Der Opel-Konzern spart am österreichischen Standort Wien-Aspern bis zu 400 Arbeitsplätze und damit ein Drittel der Beschäftigten ein. Die Aufgabe der Gewerkschaft wäre es, den Stellenabbau zu verhindern, anstatt ihn zu verwalten, argumentiert Martin Halder.
Seit der Übernahme von Opel durch den französischen Peugeot-Konzern (PSA-Gruppe) 2017 wird ein sehr radikaler Sparkurs umgesetzt. Opel mit Standorten in ganz Europa streicht tausende Stellen – 3.700 allein in Deutschland (Hauptsitz) – und verlangt von den verbleibenden ArbeiterInnen einen weitreichenden Lohnverzicht.

Deine Aufgabe:
Führe den Text über den Stellenabbau bei Opel in Wien-Aspern nach seinem letzten Satz fort.

Informationen:
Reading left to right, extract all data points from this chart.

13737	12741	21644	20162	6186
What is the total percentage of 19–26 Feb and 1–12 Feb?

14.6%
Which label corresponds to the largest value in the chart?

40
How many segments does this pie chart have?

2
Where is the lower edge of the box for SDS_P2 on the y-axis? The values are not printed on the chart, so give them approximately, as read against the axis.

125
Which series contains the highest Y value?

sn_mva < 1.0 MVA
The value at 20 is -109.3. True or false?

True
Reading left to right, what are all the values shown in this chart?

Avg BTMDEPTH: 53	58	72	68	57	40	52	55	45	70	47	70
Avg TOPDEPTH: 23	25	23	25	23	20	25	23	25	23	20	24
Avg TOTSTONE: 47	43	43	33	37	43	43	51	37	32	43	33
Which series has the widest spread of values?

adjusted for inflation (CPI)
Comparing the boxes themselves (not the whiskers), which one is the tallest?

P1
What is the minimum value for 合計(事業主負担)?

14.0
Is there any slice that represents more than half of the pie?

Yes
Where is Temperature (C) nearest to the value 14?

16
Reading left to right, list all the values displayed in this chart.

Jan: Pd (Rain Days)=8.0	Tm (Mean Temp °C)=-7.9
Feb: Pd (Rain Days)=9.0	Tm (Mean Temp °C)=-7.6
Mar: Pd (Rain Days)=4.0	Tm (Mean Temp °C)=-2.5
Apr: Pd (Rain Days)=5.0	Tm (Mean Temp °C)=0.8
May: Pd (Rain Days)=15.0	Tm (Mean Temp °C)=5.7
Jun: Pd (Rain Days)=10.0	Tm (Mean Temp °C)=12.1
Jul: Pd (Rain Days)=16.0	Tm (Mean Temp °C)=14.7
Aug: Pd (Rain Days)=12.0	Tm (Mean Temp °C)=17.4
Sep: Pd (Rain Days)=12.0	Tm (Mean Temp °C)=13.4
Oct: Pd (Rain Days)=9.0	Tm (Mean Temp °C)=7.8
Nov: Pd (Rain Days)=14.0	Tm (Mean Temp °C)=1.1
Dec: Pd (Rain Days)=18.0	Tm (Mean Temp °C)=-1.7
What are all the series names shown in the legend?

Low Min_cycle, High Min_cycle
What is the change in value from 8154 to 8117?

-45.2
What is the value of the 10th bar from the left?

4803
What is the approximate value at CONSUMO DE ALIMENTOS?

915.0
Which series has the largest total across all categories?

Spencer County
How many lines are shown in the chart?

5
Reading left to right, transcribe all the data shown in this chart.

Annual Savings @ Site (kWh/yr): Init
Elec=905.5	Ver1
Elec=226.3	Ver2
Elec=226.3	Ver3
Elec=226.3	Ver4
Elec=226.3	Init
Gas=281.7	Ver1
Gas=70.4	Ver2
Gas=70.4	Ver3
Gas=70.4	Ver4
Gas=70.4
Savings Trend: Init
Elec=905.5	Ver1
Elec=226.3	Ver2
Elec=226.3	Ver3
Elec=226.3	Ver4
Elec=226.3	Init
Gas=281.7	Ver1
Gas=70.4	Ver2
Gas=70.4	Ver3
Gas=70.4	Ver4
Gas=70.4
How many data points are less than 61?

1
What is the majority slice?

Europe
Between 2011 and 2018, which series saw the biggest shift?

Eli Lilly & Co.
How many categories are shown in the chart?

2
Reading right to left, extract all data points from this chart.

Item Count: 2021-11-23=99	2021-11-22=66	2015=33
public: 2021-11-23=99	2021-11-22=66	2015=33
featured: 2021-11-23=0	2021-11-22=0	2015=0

Ergebnis der Übung:
2018 konnte Opel zum ersten Mal seit Jahren wieder einen Unternehmensgewinn verbuchen und die Gewinnausschüttung an Aktionäre wird rasant erhöht. Noch lang nicht durch mit den Sanierungsplänen formuliert PSA-Geschäftsführer Carlos Tavares die weitere Senkung des Lohnkostenanteils von 13 % auf 10 % als Ziel. Es springt einem förmlich ins Auge, wie der Profit und die Wettbewerbsfähigkeit der UnternehmerInnen durch die Auspressung der ArbeiterInnen geschaffen und garantiert wird.
Die Rolle der Gewerkschaft
Auch im österreichischen Werk kam es im Oktober letzten Jahres zur sozialpartnerschaftlich verhandelten Streichung von über 100 Arbeitsplätzen und einer Lohnkürzung von zwei Prozent. Die Stadt Wien übernahm dabei Umschulungskosten für Entlassene mit einer Million €. im Rahmen einer Spezialaktion des waff (Wiener ArbeitnehmerInnen Förderungsfonds).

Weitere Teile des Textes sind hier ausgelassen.